----- SOURCE DATA -----

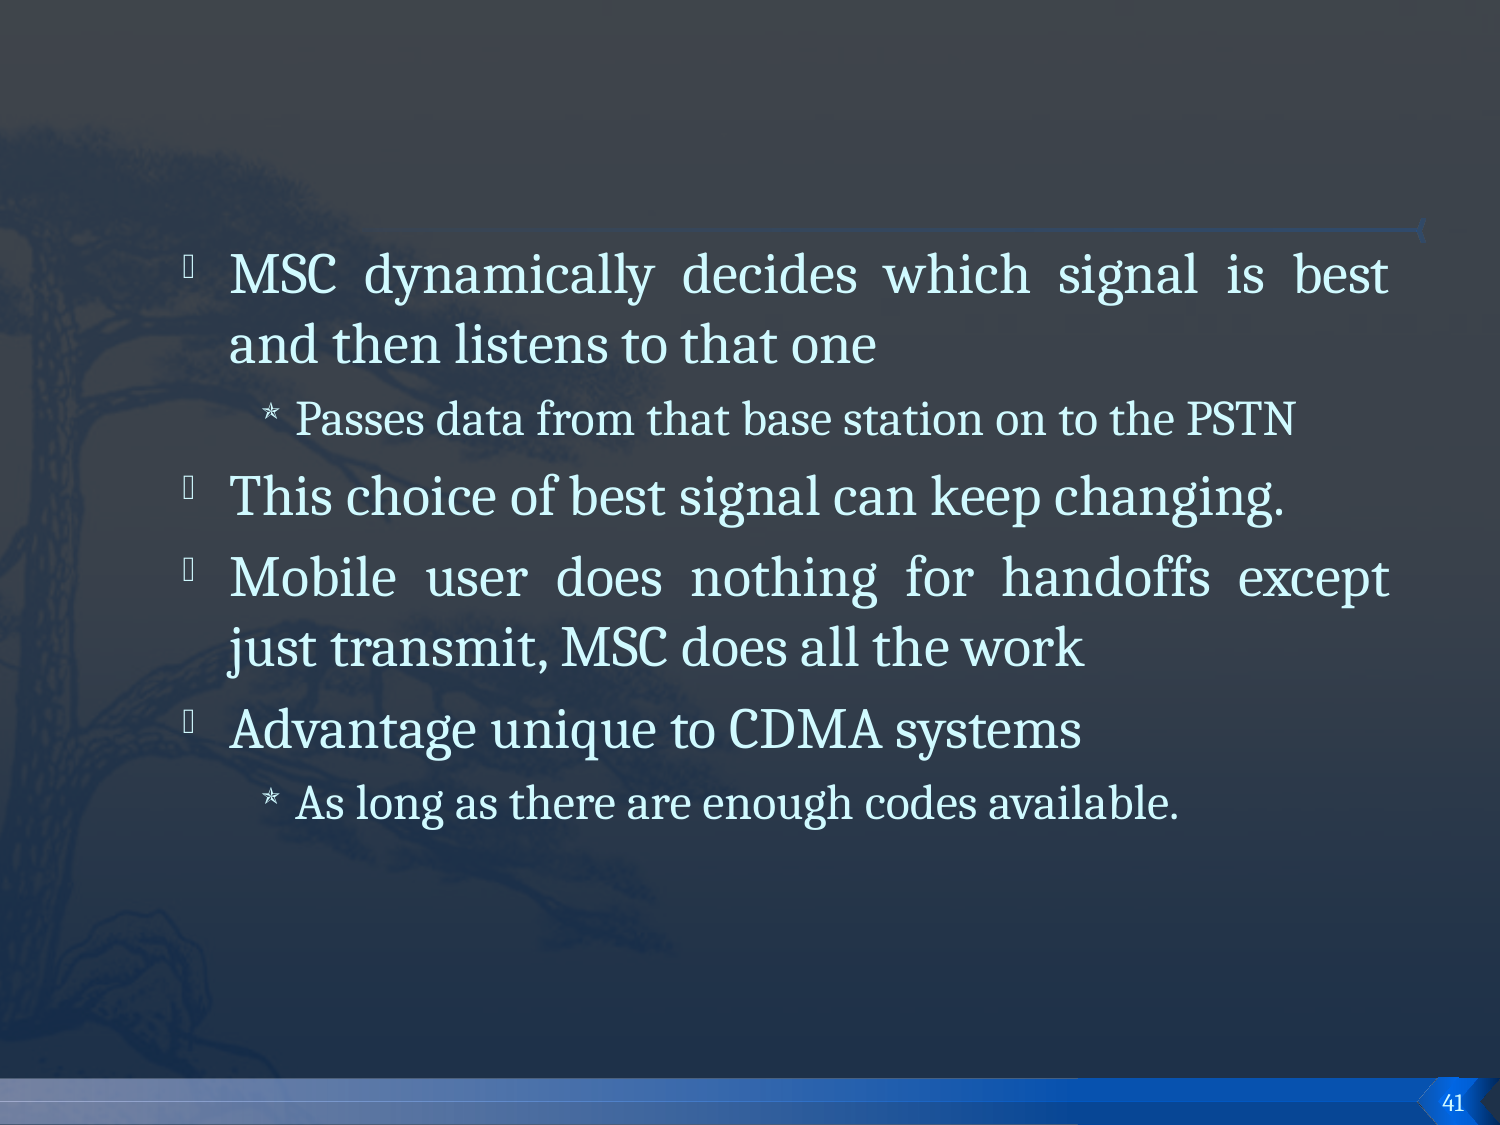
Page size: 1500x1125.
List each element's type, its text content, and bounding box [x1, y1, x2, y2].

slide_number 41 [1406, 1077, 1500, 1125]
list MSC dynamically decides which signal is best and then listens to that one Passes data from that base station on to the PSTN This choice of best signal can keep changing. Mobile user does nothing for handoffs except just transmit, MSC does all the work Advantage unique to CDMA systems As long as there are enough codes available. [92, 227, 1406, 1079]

-----
----- SOURCE DATA -----

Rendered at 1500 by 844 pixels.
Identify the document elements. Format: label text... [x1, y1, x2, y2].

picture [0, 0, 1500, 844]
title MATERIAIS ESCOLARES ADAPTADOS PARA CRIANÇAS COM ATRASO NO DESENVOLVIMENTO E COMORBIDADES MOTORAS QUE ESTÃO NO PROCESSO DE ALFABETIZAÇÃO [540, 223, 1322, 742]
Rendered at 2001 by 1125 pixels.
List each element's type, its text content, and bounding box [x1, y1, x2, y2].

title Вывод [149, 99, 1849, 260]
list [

-----

YOUR GOAL: With "pixels" as the string to look for, count the matching lines above and give the number by itself.

ANSWER TO THIS PROBLEM: 2